◆ **Exercise prompt**
Your task is to repeat all of the data exactly while excluding the pictures.

[Dataset entries]
::::

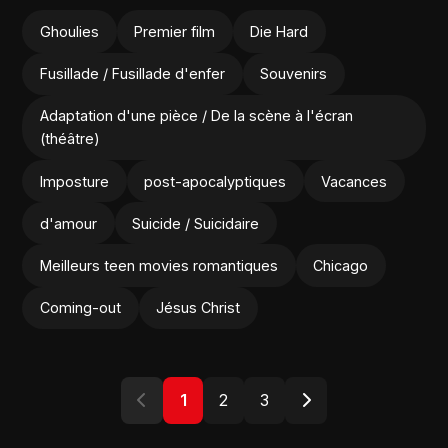
Ghoulies
Premier film
Die Hard
Fusillade / Fusillade d'enfer
Souvenirs
Adaptation d'une pièce / De la scène à l'écran
(théâtre)
Imposture
post-apocalyptiques
Vacances
d'amour
Suicide / Suicidaire
Meilleurs teen movies romantiques
Chicago
Coming-out
Jésus Christ
1
2
3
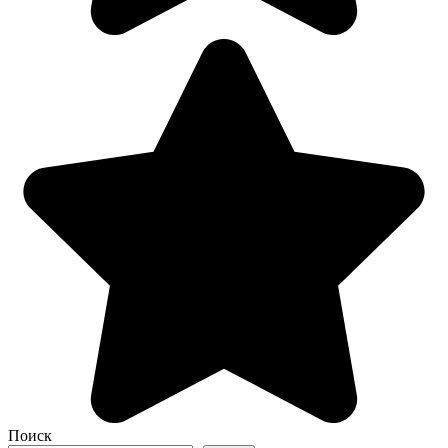
Поиск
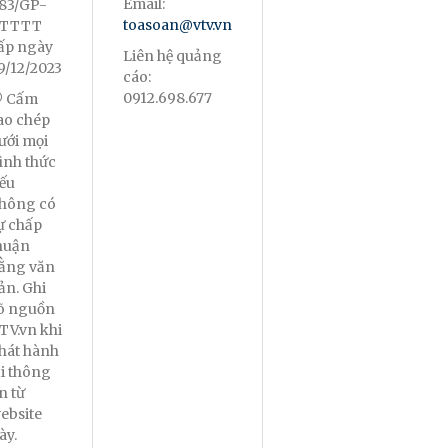
Email:
83/GP-
toasoan@vtv.vn
TTTT
ấp ngày
Liên hệ quảng
9/12/2023
cáo:
0912.698.677
 Cấm
ao chép
ưới mọi
ình thức
ếu
hông có
ự chấp
huận
ằng văn
ản. Ghi
õ nguồn
TV.vn khi
hát hành
ại thông
in từ
ebsite
ày.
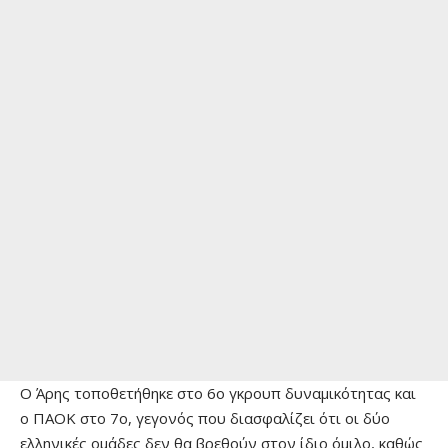
Ο Άρης τοποθετήθηκε στο 6ο γκρουπ δυναμικότητας και
ο ΠΑΟΚ στο 7ο, γεγονός που διασφαλίζει ότι οι δύο
ελληνικές ομάδες δεν θα βρεθούν στον ίδιο όμιλο, καθώς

::::

◆ **Result for this task**
Ghoulies
Premier film
Die Hard
Fusillade / Fusillade d'enfer
Souvenirs
Adaptation d'une pièce / De la scène à l'écran
(théâtre)
Imposture
post-apocalyptiques
Vacances
d'amour
Suicide / Suicidaire
Meilleurs teen movies romantiques
Chicago
Coming-out
Jésus Christ
1
2
3
Поиск
Email:
83/GP-
toasoan@vtv.vn
TTTT
ấp ngày
Liên hệ quảng
9/12/2023
cáo:
0912.698.677
 Cấm
ao chép
ưới mọi
ình thức
ếu
hông có
ự chấp
huận
ằng văn
ản. Ghi
õ nguồn
TV.vn khi
hát hành
ại thông
in từ
ebsite
ày.
Ο Άρης τοποθετήθηκε στο 6ο γκρουπ δυναμικότητας και
ο ΠΑΟΚ στο 7ο, γεγονός που διασφαλίζει ότι οι δύο
ελληνικές ομάδες δεν θα βρεθούν στον ίδιο όμιλο, καθώς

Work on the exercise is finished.